** Opening PROVIDED DATA block **
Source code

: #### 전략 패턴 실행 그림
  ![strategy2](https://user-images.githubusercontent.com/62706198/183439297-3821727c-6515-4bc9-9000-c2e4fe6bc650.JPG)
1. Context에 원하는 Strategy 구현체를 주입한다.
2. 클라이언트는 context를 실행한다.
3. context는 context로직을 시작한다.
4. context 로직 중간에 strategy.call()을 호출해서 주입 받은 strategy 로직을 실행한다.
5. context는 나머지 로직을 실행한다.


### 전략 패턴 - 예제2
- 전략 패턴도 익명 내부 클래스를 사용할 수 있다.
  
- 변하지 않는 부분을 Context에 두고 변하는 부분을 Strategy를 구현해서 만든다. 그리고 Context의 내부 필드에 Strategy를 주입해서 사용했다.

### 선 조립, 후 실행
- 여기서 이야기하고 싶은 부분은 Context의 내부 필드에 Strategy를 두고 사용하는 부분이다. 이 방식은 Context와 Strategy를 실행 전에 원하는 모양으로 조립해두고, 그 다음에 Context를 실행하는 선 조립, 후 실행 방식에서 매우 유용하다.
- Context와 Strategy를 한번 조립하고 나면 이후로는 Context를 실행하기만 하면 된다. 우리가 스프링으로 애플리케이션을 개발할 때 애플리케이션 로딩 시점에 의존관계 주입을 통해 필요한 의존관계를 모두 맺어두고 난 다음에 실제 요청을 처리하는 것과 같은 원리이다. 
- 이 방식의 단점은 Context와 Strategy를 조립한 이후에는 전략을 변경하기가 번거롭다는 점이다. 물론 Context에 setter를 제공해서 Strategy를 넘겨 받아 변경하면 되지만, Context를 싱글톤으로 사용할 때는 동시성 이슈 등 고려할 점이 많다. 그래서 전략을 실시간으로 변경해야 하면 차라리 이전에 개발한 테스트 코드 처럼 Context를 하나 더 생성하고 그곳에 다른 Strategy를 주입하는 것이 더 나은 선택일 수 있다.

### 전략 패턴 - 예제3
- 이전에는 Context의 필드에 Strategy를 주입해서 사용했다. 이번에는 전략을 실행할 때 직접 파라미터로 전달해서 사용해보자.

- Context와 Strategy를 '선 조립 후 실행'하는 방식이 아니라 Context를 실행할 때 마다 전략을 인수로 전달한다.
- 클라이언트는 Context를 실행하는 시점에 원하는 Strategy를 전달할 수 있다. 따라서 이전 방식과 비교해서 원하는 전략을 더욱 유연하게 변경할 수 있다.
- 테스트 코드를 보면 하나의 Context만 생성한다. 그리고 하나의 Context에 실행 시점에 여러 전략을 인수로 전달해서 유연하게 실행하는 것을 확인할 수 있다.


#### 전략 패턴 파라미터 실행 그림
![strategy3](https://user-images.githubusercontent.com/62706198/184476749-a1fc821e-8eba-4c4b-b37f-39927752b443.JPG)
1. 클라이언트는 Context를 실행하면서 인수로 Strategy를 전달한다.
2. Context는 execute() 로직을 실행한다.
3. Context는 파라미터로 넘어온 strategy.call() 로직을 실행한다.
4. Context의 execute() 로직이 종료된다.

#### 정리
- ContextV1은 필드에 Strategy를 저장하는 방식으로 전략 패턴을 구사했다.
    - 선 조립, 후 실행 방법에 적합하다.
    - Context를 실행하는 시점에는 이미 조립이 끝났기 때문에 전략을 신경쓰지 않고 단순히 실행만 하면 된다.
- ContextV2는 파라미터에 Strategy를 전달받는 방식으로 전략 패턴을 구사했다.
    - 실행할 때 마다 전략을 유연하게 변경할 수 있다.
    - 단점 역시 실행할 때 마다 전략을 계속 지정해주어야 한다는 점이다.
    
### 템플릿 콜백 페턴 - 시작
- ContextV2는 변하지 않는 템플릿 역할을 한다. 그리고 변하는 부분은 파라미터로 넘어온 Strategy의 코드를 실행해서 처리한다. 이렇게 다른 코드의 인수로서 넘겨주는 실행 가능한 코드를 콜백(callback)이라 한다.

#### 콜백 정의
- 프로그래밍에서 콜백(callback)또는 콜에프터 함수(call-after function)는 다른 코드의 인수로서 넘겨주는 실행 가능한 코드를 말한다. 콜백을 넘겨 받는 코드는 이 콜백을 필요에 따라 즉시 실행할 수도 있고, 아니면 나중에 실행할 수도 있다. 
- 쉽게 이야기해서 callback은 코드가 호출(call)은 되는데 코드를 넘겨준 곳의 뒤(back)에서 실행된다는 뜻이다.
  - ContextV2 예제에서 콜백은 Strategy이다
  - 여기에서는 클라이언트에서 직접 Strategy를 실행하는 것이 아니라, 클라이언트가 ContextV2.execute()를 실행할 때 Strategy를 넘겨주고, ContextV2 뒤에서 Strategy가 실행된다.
** Closing PROVIDED DATA block **
# EXERCISE DIRECTIONS
Using the entries above, copy exactly the lines from the one containing "- 변하지 않는 부분을" through the last, both included.

# TASK SOLUTION
- 변하지 않는 부분을 Context에 두고 변하는 부분을 Strategy를 구현해서 만든다. 그리고 Context의 내부 필드에 Strategy를 주입해서 사용했다.

### 선 조립, 후 실행
- 여기서 이야기하고 싶은 부분은 Context의 내부 필드에 Strategy를 두고 사용하는 부분이다. 이 방식은 Context와 Strategy를 실행 전에 원하는 모양으로 조립해두고, 그 다음에 Context를 실행하는 선 조립, 후 실행 방식에서 매우 유용하다.
- Context와 Strategy를 한번 조립하고 나면 이후로는 Context를 실행하기만 하면 된다. 우리가 스프링으로 애플리케이션을 개발할 때 애플리케이션 로딩 시점에 의존관계 주입을 통해 필요한 의존관계를 모두 맺어두고 난 다음에 실제 요청을 처리하는 것과 같은 원리이다. 
- 이 방식의 단점은 Context와 Strategy를 조립한 이후에는 전략을 변경하기가 번거롭다는 점이다. 물론 Context에 setter를 제공해서 Strategy를 넘겨 받아 변경하면 되지만, Context를 싱글톤으로 사용할 때는 동시성 이슈 등 고려할 점이 많다. 그래서 전략을 실시간으로 변경해야 하면 차라리 이전에 개발한 테스트 코드 처럼 Context를 하나 더 생성하고 그곳에 다른 Strategy를 주입하는 것이 더 나은 선택일 수 있다.

### 전략 패턴 - 예제3
- 이전에는 Context의 필드에 Strategy를 주입해서 사용했다. 이번에는 전략을 실행할 때 직접 파라미터로 전달해서 사용해보자.

- Context와 Strategy를 '선 조립 후 실행'하는 방식이 아니라 Context를 실행할 때 마다 전략을 인수로 전달한다.
- 클라이언트는 Context를 실행하는 시점에 원하는 Strategy를 전달할 수 있다. 따라서 이전 방식과 비교해서 원하는 전략을 더욱 유연하게 변경할 수 있다.
- 테스트 코드를 보면 하나의 Context만 생성한다. 그리고 하나의 Context에 실행 시점에 여러 전략을 인수로 전달해서 유연하게 실행하는 것을 확인할 수 있다.


#### 전략 패턴 파라미터 실행 그림
![strategy3](https://user-images.githubusercontent.com/62706198/184476749-a1fc821e-8eba-4c4b-b37f-39927752b443.JPG)
1. 클라이언트는 Context를 실행하면서 인수로 Strategy를 전달한다.
2. Context는 execute() 로직을 실행한다.
3. Context는 파라미터로 넘어온 strategy.call() 로직을 실행한다.
4. Context의 execute() 로직이 종료된다.

#### 정리
- ContextV1은 필드에 Strategy를 저장하는 방식으로 전략 패턴을 구사했다.
    - 선 조립, 후 실행 방법에 적합하다.
    - Context를 실행하는 시점에는 이미 조립이 끝났기 때문에 전략을 신경쓰지 않고 단순히 실행만 하면 된다.
- ContextV2는 파라미터에 Strategy를 전달받는 방식으로 전략 패턴을 구사했다.
    - 실행할 때 마다 전략을 유연하게 변경할 수 있다.
    - 단점 역시 실행할 때 마다 전략을 계속 지정해주어야 한다는 점이다.
    
### 템플릿 콜백 페턴 - 시작
- ContextV2는 변하지 않는 템플릿 역할을 한다. 그리고 변하는 부분은 파라미터로 넘어온 Strategy의 코드를 실행해서 처리한다. 이렇게 다른 코드의 인수로서 넘겨주는 실행 가능한 코드를 콜백(callback)이라 한다.

#### 콜백 정의
- 프로그래밍에서 콜백(callback)또는 콜에프터 함수(call-after function)는 다른 코드의 인수로서 넘겨주는 실행 가능한 코드를 말한다. 콜백을 넘겨 받는 코드는 이 콜백을 필요에 따라 즉시 실행할 수도 있고, 아니면 나중에 실행할 수도 있다. 
- 쉽게 이야기해서 callback은 코드가 호출(call)은 되는데 코드를 넘겨준 곳의 뒤(back)에서 실행된다는 뜻이다.
  - ContextV2 예제에서 콜백은 Strategy이다
  - 여기에서는 클라이언트에서 직접 Strategy를 실행하는 것이 아니라, 클라이언트가 ContextV2.execute()를 실행할 때 Strategy를 넘겨주고, ContextV2 뒤에서 Strategy가 실행된다.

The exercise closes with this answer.